Griechenland ist ein schwieriges Land, es hat sich zum internationalen Störenfried entwickelt, weil es keinen Frieden mit sich macht, zu keiner inneren Befriedung findet. Trifft man in Deutschland oder irgendwo auf der Welt auf einzelne Griechen, sind es liebenswerte Menschen, sehr oft in ihrem Beruf überdurchschnittlich erfolgreich. In der alten Heimat sieht es ganz anders aus. Ich befürchte, dass sich daran auf absehbare Zeit wenig ändern wird. Man müsste den griechischen Staat von unten her neu aufbauen, seiner Eliteklasse vermitteln, dass es neben dem Streben nach Reichtum auch eine staatspolitische Verantwortung gibt. Man müsste das Land insgesamt so attraktiv machen, dass auch viele heimkämen, die gezwungenermaßen jetzt ihr Glück im Ausland versuchen. Daran haben sich bereits vor knapp 200 Jahren die Bayern verhoben, die für das moderne Griechenland nicht nur einen König stellten, sondern ihm auf seiner Reise nach Süden auch einen Beamtenapparat beigaben. Viel ausrichten konnte er anscheinend nicht.

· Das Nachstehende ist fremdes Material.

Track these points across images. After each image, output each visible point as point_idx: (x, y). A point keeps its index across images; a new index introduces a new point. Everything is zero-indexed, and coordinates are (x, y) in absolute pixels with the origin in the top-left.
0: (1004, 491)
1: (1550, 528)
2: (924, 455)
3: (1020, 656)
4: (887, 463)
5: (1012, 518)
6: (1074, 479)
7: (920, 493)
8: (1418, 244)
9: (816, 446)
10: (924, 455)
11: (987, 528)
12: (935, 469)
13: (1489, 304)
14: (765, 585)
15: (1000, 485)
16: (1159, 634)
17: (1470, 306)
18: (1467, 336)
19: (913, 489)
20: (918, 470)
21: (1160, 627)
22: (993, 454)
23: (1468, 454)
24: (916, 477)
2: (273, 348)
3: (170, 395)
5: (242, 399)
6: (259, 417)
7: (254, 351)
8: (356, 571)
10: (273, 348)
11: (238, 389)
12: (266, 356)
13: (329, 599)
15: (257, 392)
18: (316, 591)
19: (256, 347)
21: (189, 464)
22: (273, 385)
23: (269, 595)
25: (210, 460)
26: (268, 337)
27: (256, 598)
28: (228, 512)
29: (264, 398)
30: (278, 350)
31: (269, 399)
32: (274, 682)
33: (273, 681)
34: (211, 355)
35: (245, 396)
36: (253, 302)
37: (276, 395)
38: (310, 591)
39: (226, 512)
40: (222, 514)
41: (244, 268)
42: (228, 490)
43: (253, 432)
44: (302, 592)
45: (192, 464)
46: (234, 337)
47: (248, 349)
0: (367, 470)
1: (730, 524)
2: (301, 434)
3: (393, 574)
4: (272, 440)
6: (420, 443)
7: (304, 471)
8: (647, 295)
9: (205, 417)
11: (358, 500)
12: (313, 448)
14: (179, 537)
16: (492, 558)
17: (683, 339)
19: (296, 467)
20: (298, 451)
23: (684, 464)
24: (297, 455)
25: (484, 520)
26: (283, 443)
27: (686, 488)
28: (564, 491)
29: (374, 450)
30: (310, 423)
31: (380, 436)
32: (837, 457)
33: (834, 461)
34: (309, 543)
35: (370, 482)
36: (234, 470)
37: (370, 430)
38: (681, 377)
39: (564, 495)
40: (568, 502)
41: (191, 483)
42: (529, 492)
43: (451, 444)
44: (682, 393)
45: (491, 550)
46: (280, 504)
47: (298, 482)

„…obwohl alle wussten, dass die Statistiken poliert waren“

Die griechischen Politiker von heute, ob links oder rechts, wissen von ihren Sünden, von ihren Unterlassungen und Vorteilsnahmen. Aber sie behalten bis zum Schluss die Nerven. Denn wie bei der Unabhängigkeit vom Osmanischen Reich, wie im Zweiten Weltkrieg, wie im blutigen Bürgerkrieg danach, geht es nicht nur ums Sparen, um das Einhalten von Versprechungen, sondern auch um Geostrategie. Durch die Ukraine-Krise ist Griechenland für den Westen wichtiger geworden. Weder die EU noch die USA werden das Land, in dem vor über 2000 Jahren Grundregeln der Demokratie entwickelt wurden, fallen lassen. Gerettet wird Athen auch durch das romantische Griechenlandbild, das in den Köpfen der Westeuropäer seit dem ausgehenden 18. Jahrhundert herumgeistert. Es trug maßgeblich dazu bei, dass das Land EU-Mitglied wurde. Und niemand schaute genau hin, als Griechenland den Euro bekam, obwohl alle wussten, dass die Statistiken poliert waren.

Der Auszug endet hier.